Boldt war von 2019 bis 2024 Sportvorstand des HSV und scheiterte in dieser Zeit mehrfach am großen Ziel: der Rückkehr in die Bundesliga. Davor arbeitete er zwölf Jahre in verschiedenen Funktionen für Bayer Leverkusen.
Becker war Boldts Vorgänger in Hamburg
Sein Vorgänger in Hamburg war Ralf Becker, der aktuell in Hannover als Sportdirektor tätig ist und Boldt damit hierarchisch unterstellt ist. Der neue Sport-Geschäftsführer stellte aber schon zu Beginn klar, mit Becker und Trainer Christian Titz weiterarbeiten zu wollen.

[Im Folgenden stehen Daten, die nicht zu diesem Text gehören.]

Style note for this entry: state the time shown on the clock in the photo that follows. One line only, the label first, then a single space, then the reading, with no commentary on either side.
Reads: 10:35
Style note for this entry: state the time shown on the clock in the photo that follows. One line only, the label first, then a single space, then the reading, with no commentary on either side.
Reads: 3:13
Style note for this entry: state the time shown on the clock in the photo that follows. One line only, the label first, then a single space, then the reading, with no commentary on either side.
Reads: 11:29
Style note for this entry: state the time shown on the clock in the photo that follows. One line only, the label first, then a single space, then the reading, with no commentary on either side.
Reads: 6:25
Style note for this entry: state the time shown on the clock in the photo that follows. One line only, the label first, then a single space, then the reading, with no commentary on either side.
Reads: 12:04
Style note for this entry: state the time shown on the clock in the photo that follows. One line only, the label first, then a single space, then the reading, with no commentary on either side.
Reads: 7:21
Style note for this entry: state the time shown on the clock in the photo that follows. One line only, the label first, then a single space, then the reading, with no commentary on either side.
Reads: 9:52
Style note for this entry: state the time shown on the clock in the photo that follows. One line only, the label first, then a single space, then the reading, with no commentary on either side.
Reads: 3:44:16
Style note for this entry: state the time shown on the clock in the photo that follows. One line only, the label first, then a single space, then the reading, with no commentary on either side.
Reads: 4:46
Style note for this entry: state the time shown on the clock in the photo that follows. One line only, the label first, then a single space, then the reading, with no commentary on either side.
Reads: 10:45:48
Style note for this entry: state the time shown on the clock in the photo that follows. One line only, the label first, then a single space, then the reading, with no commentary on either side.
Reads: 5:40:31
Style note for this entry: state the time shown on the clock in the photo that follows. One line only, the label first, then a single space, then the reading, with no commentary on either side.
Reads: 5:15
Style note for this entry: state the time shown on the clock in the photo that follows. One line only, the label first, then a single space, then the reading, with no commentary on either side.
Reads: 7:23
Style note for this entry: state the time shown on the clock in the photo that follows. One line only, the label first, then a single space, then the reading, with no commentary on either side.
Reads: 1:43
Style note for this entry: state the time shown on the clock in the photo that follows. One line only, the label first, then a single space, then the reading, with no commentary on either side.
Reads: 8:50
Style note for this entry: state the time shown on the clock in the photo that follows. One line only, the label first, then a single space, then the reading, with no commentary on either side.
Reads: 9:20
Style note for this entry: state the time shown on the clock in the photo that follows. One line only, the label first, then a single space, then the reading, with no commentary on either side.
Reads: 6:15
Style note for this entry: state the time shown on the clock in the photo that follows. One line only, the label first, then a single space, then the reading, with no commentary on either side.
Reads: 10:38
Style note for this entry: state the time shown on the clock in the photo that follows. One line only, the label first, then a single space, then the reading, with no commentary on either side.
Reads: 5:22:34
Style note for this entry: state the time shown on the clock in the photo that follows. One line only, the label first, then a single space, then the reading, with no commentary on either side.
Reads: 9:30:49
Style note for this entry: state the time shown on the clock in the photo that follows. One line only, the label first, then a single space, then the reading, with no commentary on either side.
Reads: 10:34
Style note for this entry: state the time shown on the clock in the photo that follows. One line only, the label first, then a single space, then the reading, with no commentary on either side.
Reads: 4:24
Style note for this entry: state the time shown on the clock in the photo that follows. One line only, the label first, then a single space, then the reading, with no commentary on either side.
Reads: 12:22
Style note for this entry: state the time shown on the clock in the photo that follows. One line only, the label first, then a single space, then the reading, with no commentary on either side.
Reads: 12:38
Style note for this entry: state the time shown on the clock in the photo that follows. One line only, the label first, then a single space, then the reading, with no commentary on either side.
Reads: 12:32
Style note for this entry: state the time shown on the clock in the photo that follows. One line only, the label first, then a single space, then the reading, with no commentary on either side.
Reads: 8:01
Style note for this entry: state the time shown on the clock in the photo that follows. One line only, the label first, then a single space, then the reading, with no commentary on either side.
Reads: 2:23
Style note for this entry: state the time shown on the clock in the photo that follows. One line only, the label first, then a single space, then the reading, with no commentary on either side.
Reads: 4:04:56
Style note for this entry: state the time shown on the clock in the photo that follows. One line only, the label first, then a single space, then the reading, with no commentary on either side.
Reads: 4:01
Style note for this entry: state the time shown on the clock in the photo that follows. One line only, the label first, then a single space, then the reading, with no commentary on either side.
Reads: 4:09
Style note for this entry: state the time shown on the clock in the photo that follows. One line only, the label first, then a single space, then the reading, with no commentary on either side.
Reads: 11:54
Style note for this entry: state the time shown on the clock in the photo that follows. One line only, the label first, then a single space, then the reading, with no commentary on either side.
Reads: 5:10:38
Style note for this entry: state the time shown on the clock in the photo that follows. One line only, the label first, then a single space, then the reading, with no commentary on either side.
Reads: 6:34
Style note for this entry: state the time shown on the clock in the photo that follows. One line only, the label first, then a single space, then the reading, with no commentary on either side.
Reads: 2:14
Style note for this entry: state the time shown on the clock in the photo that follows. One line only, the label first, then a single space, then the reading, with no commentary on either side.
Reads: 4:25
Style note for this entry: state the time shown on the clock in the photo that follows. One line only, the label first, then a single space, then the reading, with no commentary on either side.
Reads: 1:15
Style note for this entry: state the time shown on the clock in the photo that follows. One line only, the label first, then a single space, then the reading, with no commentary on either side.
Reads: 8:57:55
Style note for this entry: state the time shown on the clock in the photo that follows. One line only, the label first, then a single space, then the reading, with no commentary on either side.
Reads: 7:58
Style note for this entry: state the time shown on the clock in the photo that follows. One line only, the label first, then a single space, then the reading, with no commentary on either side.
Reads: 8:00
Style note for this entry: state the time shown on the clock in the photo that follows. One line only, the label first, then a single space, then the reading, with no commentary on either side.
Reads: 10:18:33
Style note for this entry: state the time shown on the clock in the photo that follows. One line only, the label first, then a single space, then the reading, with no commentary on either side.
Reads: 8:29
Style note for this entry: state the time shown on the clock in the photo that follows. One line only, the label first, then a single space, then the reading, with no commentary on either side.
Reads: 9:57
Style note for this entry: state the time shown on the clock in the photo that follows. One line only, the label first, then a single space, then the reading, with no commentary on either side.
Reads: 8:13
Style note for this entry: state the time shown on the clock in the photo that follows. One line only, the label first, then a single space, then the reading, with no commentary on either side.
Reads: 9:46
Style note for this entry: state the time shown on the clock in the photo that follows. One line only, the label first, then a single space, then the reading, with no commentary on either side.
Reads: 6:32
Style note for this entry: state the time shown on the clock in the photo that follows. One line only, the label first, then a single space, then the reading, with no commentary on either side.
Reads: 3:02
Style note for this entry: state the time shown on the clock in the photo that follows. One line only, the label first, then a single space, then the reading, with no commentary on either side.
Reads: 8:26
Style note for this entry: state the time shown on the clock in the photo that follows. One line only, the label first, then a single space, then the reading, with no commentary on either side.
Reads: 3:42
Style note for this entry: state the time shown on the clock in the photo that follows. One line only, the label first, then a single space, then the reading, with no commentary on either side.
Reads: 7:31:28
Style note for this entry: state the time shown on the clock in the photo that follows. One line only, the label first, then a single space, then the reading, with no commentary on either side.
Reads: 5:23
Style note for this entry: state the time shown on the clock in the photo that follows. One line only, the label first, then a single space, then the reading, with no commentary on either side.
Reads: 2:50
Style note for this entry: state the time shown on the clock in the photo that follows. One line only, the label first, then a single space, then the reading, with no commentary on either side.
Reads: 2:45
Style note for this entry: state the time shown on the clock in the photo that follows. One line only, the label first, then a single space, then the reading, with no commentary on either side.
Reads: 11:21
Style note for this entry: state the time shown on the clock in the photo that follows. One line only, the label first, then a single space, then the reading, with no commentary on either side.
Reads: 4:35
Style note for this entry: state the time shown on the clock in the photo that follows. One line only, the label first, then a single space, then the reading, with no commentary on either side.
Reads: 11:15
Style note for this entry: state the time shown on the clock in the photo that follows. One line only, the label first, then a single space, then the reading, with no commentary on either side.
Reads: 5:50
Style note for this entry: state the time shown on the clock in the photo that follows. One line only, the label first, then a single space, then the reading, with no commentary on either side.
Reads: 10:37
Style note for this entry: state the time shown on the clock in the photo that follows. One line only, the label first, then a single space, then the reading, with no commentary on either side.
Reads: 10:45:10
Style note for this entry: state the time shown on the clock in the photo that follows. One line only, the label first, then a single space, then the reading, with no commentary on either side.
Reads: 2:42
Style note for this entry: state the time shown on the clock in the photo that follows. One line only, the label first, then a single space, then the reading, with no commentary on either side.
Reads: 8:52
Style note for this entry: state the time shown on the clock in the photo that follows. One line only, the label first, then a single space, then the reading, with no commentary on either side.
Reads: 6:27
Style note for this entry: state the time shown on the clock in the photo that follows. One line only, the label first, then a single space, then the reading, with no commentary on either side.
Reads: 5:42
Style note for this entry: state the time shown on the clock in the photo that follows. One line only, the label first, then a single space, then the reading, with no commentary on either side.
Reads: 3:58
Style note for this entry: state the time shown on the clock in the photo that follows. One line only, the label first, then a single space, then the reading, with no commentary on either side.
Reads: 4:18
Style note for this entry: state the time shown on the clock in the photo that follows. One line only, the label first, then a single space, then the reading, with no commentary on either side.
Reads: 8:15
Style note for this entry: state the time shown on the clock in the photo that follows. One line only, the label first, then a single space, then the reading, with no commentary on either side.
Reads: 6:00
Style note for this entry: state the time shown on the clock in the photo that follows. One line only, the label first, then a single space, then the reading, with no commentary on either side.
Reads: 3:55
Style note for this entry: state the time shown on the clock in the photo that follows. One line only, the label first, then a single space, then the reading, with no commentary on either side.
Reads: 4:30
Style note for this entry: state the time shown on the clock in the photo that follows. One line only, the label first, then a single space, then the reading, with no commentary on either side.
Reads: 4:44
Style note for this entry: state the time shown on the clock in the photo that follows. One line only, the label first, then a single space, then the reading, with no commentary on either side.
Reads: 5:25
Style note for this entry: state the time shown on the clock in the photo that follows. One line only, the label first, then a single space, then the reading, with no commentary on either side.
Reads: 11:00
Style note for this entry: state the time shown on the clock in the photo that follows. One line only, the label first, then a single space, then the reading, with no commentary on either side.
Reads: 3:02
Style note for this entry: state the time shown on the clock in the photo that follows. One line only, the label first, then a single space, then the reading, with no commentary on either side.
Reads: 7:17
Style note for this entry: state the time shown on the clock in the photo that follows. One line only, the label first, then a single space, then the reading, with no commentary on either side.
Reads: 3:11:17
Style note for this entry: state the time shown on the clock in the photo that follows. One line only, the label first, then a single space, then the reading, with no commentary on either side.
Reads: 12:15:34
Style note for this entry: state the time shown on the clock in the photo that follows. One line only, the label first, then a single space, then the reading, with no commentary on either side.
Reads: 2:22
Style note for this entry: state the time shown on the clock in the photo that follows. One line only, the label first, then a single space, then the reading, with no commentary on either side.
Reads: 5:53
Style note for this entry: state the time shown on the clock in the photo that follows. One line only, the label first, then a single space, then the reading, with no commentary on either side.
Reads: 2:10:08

«Die Gespräche waren von Anfang an offen, klar und vertrauensvoll. Jetzt geht es darum, den Club schnell gut kennenzulernen und gemeinsam mit Ralf Becker und dem Trainerteam um Christian Titz die sportliche Zukunft zu gestalten», sagte Boldt. «Ich bin fest davon überzeugt, dass wir hier in Hannover gemeinsam viel Positives erreichen und entwickeln können.»